Most anglers know that to target larger gamefish, fishing from shorelines or banks just won’t cut it. Offshore fishing requires the use of a boat or kayak, but the opportunities to add fish species to your bucket list are well worth the extra equipment. Karl Anthony Simon, a medical professional from the greater Houston area of Texas, is an avid sportfisherman. Having traveled the world in search of new species, he shares some of his tips for success in offshore fishing adventures.

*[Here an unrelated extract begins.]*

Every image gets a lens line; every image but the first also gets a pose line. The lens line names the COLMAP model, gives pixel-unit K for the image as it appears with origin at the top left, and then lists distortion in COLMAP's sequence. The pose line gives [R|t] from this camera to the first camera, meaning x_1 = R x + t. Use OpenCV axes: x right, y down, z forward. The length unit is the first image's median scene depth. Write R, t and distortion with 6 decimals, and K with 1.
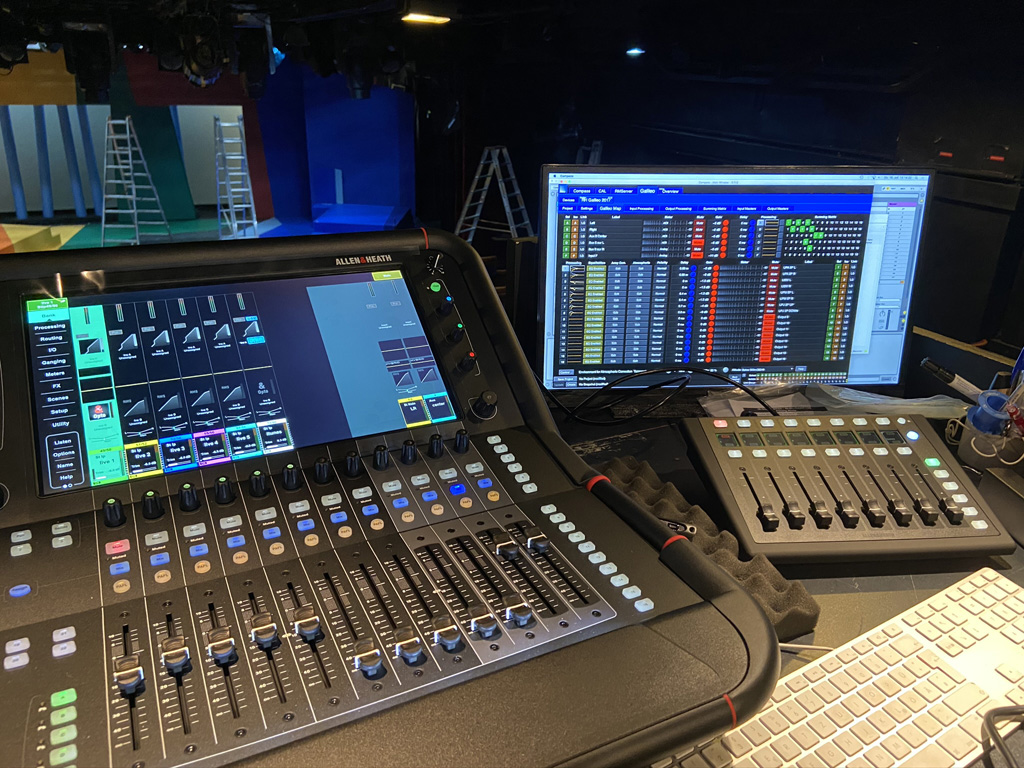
lens RADIAL K [[791.2, 0, 512.0], [0, 791.2, 384.0], [0, 0, 1]] dist [0.097625, -0.145122]
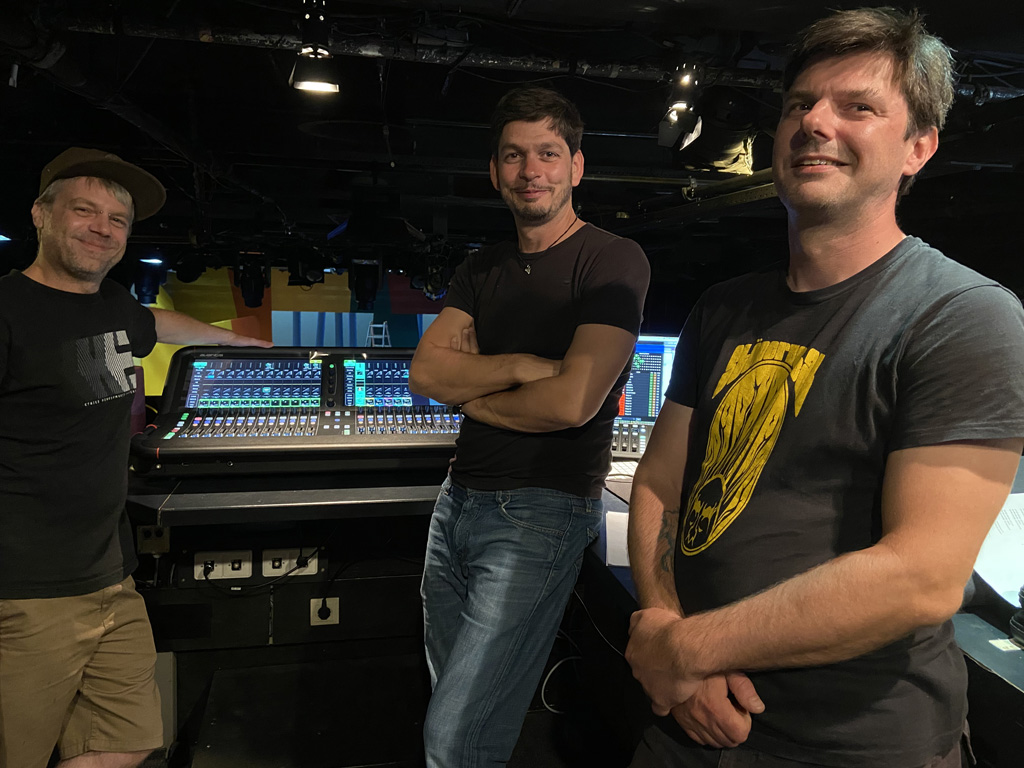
lens RADIAL K [[791.2, 0, 512.0], [0, 791.2, 384.0], [0, 0, 1]] dist [0.097625, -0.145122]
pose [[0.964017, 0.033166, -0.263763, 0.638067], [-0.097276, 0.967385, -0.233887, 0.468150], [0.247403, 0.251129, 0.935802, -1.280638]]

Rod and Bait Choices for Offshore Fishing
When venturing offshore to target gamefish, smart anglers bring a variety of rods and tackle. Some of the equipment choices depend on the fish being sought; heavy boat rods are ideal for deepwater jigging and trolling, while light baitcasting or spinning gear is a better choice for fish feeding at or near the surface of the water. No matter what rods you bring, Anthony Simon recommends keeping one rod rigged with an artificial lure like a bucktail or soft plastic swimbait. This way, it is easy to grab when the opportunity strikes, such as checking out the action near oil rigs or if schools of feeding fish are spotted.
Attention to Detail: The Key to Offshore Fishing Success
It is impossible to load one’s boat with every type of rod, reel, and bait, so anglers must often make critical decisions before heading offshore. Here, attention to detail is crucial: selecting commonly-used items or equipment that has been proven to work in the past. Keep a selection of leader materials, hooks, and terminal tackle onboard, but don’t get too carried away; the essentials should be enough to catch all the fish your boat can handle. Waterproof boxes make it a snap to keep tackle organized and reduce clutter aboard the fishing boat.
When choosing equipment, don’t forget to bring along anything that might be used to catch live bait out at sea. A light rod with a sabiki rig or a cast net can help you collect live bait that fish are feeding on, and thus improve your chances of landing a lunker.
Practice Your Knots
The knot holding leader to line or hook/lure to leader is the weakest link in any fishing setup. Seasoned anglers like Anthony Simon know that practicing knot-tying is a great way to hedge your bets offshore. Some of the best knots in terms of strength are the Palomar, fisherman’s knot (improved clinch knot), and the Uni knot. When tying knots in leaders, it is always a good practice to wet the line to reduce friction and damage to the leader material. Finally, some fishermen prefer to add a dab of superglue to their knots to improve their breaking strength.
If there is structure in your preferred fishing area, such as rock piles, reefs, or submerged debris, the deepwater jigging technique can pull up an incredible variety of sportfish. Typically, anglers use heavy boat rods and open-faced reels for jigging, but heavy spinning gear can also be used. The deepwater jig is usually a large 2-3oz. cigar or trapezoid shape, and is often covered with a prismatic or shiny material to entice fish. The technique is simple, too: let the jig touch the bottom, then engage the reel and pump the rod tip vigorously so the jig moves in a vertical pattern. Fish will literally come out from behind cover to attack the jig, and before you know it, your fish box will be full of snappers, grouper, and amberjack.